Es ist ein Problem, das auch Gisela Färber von der Deutschen Universität für Verwaltungswissenschaften Speyer kennt. Die Finanzwissenschaftlerin verweist allerdings auch auf andere Faktoren.

"Für manche Behörden war es eine Zeit lang einfacher, missliebige Kollegen wegen Dienstunfähigkeit in den Vorruhestand zu versetzen, als die dahinter liegenden Probleme anzugehen", sagt sie.

Inzwischen sei zwar eine Menge getan worden; so werde etwa häufiger als früher nach einer anderen Verwendungsstelle gesucht. "Insgesamt ist die Zahl der Frühpensionierungen aber immer noch deutlich zu hoch", sagt Färber.

Durch Frühpensionierung gehen Fachkräfte verloren

Sie belasteten den Staat in mehrfacher Hinsicht: "Der durchschnittliche Beamte, der wegen Dienstunfähigkeit in Frühpension geht, kostet den Staat doppelt so viel wie ein Beamter, der bis zur Regelaltersgrenze arbeitet." Außerdem gingen durch die Frühpensionierungen dringend benötigte Fachkräfte verloren.

Färber fordert mehr Engagement der Behörden, um die Beamten im Dienst zu halten. "Es muss die ganze Palette dessen ausgeschöpft werden, was gutes Personalmanagement ausmacht. Es gibt im öffentlichen Dienst außerdem bislang nur wenige Beförderungsmöglichkeiten." Dies könne demotivierend sein.

Auf Anfrage kommentiert das Bundesinnenministerium die gestiegene Zahl der Frühpensionierungen zunächst zurückhaltend. Die Anzahl der Ruhestandseintritte aufgrund von Dienstunfähigkeit bewege sich "innerhalb einer gewissen Schwankungsbreite, die von unterschiedlichen Faktoren beeinflusst werde", sagt eine Sprecherin.

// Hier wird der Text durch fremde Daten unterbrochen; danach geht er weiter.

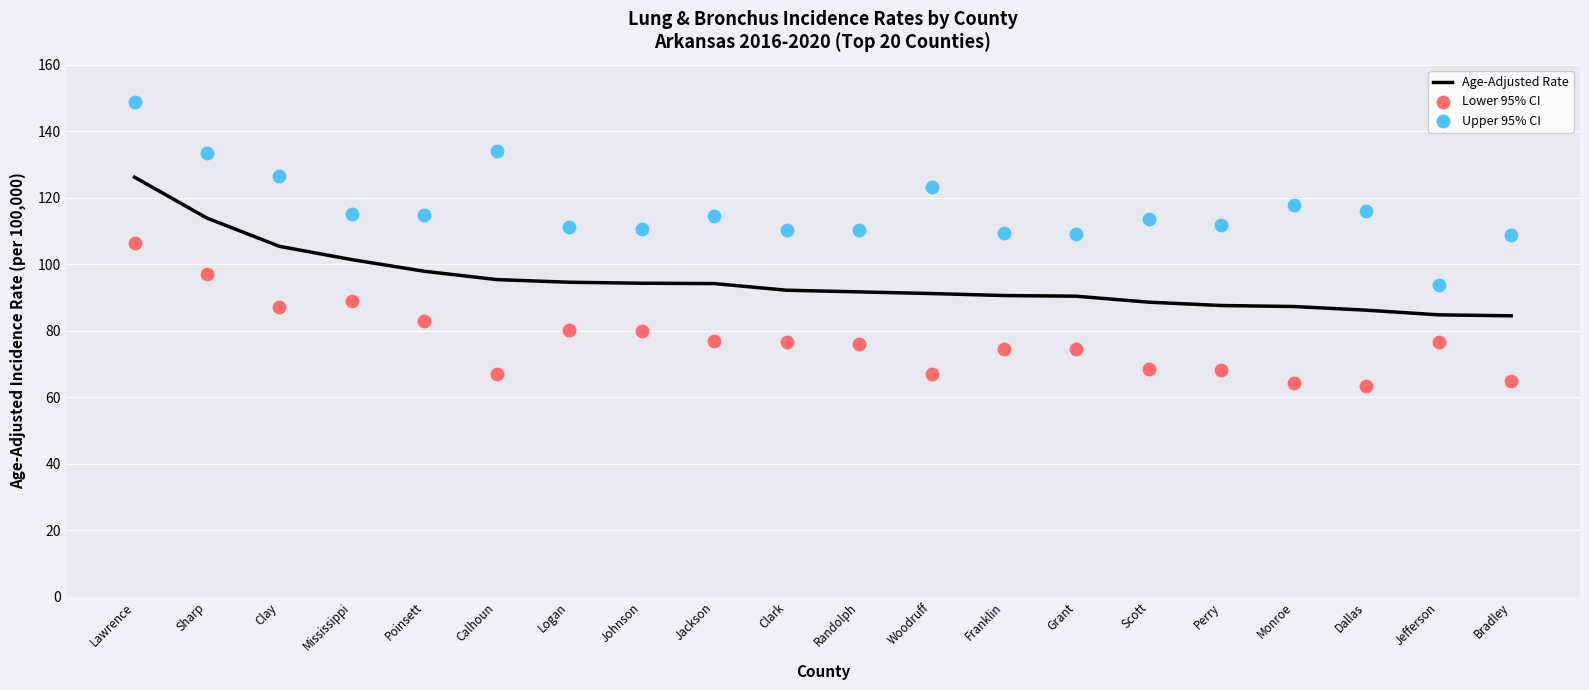

Which series has the widest spread of Y values?

Upper 95% CI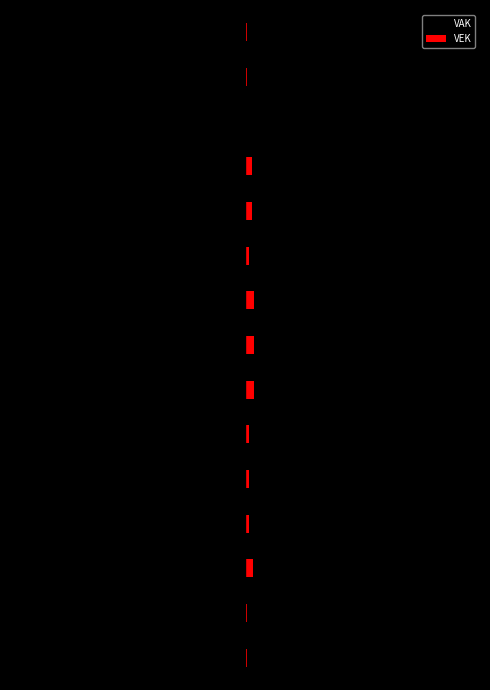

What is the difference between the maximum and minimum values in the VAK series?

42235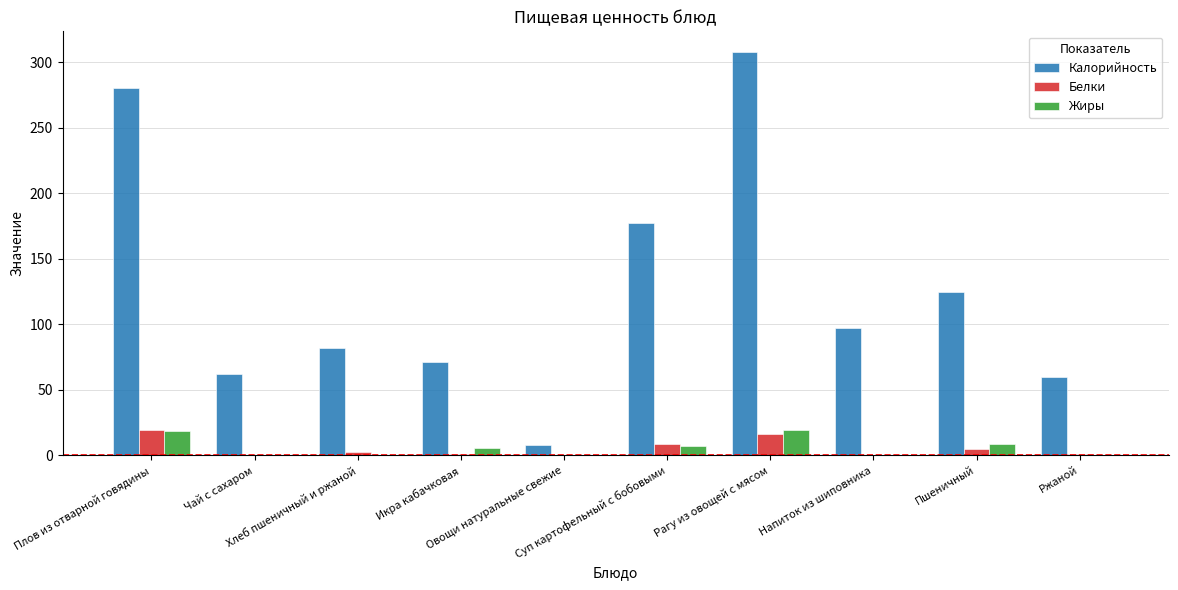

Is the value of Белки at Рагу из овощей с мясом greater than the value of Жиры at Пшеничный?

Yes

Ein Teil des Anstiegs sei auf eine Umstellung eines Abrechnungssystem zurückzuführen. Die Bundesregierung habe zahlreiche Maßnahmen ergriffen, um durch gesunde Arbeitsbedingungen "die Leistungsfähigkeit der Beschäftigten des öffentlichen Dienstes zu erhalten".

Ob das ausreicht, will der Bundesrechnungshof demnächst unter die Lupe nehmen. Auf Anfrage dieser Zeitung verweist eine Sprecherin auf das Rundschreiben des Innenministeriums aus 2016.

Man beabsichtige eine Prüfung zu der Frage, "ob die in dem Rundschreiben angesprochenen Maßnahmen hinreichende Wirkung entfalten oder ob weiteres Handeln erforderlich ist".